Can somebody describe to me how to remove the outer trim on a CBE fitting so that i can access the fixing screws. 

I'm finally getting around to moving the Truma 6002 controls from their existin postition at floor level in my Chausson. What possed a 'designer' to put them there in the first place?

Malcolm


----------



## rayc (Jun 3, 2008)

emjaiuk said:


> Can somebody describe to me how to remove the outer trim on a CBE fitting so that i can access the fixing screws.
> 
> I'm finally getting around to moving the Truma 6002 controls from their existin postition at floor level in my Chausson. What possed a 'designer' to put them there in the first place?
> 
> Malcolm


The outer cover clips on and normally all thats needed is a quick twist with a flat blade and they come off.

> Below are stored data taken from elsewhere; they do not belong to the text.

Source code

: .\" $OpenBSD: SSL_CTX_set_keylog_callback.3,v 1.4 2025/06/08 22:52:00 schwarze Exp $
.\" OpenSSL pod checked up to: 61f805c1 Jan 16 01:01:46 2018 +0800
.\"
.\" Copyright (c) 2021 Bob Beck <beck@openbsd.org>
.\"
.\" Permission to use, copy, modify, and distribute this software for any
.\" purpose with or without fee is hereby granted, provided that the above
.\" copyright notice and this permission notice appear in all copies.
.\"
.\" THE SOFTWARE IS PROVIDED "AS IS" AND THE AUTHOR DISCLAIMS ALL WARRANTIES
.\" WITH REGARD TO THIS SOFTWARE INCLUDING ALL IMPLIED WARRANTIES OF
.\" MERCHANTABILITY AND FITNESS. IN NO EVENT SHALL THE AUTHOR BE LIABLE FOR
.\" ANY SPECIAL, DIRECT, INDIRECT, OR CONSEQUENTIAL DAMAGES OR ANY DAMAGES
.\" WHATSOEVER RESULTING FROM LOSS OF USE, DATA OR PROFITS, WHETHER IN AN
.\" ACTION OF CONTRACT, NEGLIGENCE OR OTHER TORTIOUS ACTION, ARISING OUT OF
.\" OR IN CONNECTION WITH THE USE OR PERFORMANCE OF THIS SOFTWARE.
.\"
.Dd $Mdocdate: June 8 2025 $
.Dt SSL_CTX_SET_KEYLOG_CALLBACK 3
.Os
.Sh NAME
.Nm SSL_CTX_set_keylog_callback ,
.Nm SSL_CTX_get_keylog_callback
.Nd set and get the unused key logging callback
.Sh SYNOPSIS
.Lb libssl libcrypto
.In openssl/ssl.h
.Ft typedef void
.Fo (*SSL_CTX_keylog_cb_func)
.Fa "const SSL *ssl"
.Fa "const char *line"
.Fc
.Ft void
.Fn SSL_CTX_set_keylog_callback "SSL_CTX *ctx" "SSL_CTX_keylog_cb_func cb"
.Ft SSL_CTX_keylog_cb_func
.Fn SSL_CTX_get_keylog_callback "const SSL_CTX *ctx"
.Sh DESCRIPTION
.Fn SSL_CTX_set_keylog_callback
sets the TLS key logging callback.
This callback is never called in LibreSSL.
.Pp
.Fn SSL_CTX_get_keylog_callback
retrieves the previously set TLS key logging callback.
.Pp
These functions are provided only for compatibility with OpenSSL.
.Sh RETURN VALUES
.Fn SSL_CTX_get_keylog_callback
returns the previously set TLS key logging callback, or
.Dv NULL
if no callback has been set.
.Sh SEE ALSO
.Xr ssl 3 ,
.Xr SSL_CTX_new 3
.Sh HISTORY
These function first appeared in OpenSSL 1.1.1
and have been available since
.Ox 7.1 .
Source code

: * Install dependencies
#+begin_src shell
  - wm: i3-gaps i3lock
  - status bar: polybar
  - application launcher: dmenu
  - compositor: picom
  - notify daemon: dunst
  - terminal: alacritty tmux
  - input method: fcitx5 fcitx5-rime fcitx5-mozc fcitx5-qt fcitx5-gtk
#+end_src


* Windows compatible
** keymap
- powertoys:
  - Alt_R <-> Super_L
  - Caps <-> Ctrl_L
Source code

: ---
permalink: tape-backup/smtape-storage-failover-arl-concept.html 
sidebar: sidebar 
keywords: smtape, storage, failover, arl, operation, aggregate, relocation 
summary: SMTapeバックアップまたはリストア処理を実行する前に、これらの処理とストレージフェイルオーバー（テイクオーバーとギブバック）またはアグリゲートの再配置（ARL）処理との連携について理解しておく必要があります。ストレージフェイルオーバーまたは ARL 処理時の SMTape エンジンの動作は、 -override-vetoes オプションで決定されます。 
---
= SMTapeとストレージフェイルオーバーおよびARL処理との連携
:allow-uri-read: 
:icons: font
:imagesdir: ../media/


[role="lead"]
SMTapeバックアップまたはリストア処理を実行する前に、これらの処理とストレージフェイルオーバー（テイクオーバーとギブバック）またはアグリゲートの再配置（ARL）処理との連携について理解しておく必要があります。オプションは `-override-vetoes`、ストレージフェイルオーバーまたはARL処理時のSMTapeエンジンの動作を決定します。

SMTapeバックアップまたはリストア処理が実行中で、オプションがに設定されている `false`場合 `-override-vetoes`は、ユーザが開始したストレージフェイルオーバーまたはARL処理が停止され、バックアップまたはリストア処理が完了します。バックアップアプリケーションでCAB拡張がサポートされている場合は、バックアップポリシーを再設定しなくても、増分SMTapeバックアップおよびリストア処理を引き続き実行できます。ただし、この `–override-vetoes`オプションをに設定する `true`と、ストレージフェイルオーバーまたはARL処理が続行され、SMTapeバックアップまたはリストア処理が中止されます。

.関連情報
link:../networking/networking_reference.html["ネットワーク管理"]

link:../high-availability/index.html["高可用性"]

http://www.leisure-supplies.co.uk/productdetails.php?id=65


----------



## Agilityman (Aug 17, 2009)

Malcolm,

How are you extending your cables? Are you splicing and soldering an extra length of multicore cable in? Just interested, as I too have truma and eberspacher controls at floor level in my Chausson - seems like the designer likes getting on his knees to see which button to press!!!!!

Paul


----------



## rayc (Jun 3, 2008)

Agilityman said:


> Malcolm,
> 
> How are you extending your cables? Are you splicing and soldering an extra length of multicore cable in? Just interested, as I too have truma and eberspacher controls at floor level in my Chausson - seems like the designer likes getting on his knees to see which button to press!!!!!
> 
> Paul


Paul, If you check the link I sent it shows that the control cables [items 24 and 28] come in 3m or 5m lengths. Perhaps they are long enough already to reach where you want them? Ray


----------



## emjaiuk (Jun 3, 2005)

Agilityman said:


> Malcolm,
> 
> How are you extending your cables? Are you splicing and soldering an extra length of multicore cable in? Just interested, as I too have truma and eberspacher controls at floor level in my Chausson - seems like the designer likes getting on his knees to see which button to press!!!!!
> 
> Paul


I haven't tried to buy them yet but according to Truma extension cables are available as spares. According to the diagram there is aconnecting plug available

Malcolm


----------